● **What is needed**:
Using the records that appear below, write out exactly the lines from the one with "Подсолнечное масло" through the one with "ка считался его сын", keeping both end lines.

===== Supplied material

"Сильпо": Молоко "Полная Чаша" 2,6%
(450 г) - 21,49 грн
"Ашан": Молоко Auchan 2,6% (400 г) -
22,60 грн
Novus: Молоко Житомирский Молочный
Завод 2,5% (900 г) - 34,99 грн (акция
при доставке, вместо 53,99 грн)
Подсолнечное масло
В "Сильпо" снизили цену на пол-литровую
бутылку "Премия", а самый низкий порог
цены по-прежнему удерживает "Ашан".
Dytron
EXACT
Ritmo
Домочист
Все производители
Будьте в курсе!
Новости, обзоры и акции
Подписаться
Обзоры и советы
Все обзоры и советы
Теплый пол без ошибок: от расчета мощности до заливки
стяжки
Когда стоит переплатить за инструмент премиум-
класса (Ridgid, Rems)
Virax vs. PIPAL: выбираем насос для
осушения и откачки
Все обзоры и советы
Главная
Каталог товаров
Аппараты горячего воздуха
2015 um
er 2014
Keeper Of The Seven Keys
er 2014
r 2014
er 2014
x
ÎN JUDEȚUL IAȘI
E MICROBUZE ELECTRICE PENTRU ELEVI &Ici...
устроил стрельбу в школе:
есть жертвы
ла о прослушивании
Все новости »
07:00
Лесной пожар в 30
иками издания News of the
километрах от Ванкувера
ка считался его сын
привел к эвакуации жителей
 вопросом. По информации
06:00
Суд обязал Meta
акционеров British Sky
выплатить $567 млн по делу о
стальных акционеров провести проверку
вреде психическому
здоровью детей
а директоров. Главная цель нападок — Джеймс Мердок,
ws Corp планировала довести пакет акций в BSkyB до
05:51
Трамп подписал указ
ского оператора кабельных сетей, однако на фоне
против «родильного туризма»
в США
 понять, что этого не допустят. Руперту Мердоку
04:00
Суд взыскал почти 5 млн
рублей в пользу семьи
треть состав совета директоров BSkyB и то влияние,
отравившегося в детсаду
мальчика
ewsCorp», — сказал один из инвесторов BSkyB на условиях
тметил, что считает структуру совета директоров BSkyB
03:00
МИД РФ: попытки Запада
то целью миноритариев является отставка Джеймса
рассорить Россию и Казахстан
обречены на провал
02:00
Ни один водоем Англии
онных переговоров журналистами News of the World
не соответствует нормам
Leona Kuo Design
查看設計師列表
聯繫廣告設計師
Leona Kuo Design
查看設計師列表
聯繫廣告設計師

==========

● **Task answer**:
Подсолнечное масло
В "Сильпо" снизили цену на пол-литровую
бутылку "Премия", а самый низкий порог
цены по-прежнему удерживает "Ашан".
Dytron
EXACT
Ritmo
Домочист
Все производители
Будьте в курсе!
Новости, обзоры и акции
Подписаться
Обзоры и советы
Все обзоры и советы
Теплый пол без ошибок: от расчета мощности до заливки
стяжки
Когда стоит переплатить за инструмент премиум-
класса (Ridgid, Rems)
Virax vs. PIPAL: выбираем насос для
осушения и откачки
Все обзоры и советы
Главная
Каталог товаров
Аппараты горячего воздуха
2015 um
er 2014
Keeper Of The Seven Keys
er 2014
r 2014
er 2014
x
ÎN JUDEȚUL IAȘI
E MICROBUZE ELECTRICE PENTRU ELEVI &Ici...
устроил стрельбу в школе:
есть жертвы
ла о прослушивании
Все новости »
07:00
Лесной пожар в 30
иками издания News of the
километрах от Ванкувера
ка считался его сын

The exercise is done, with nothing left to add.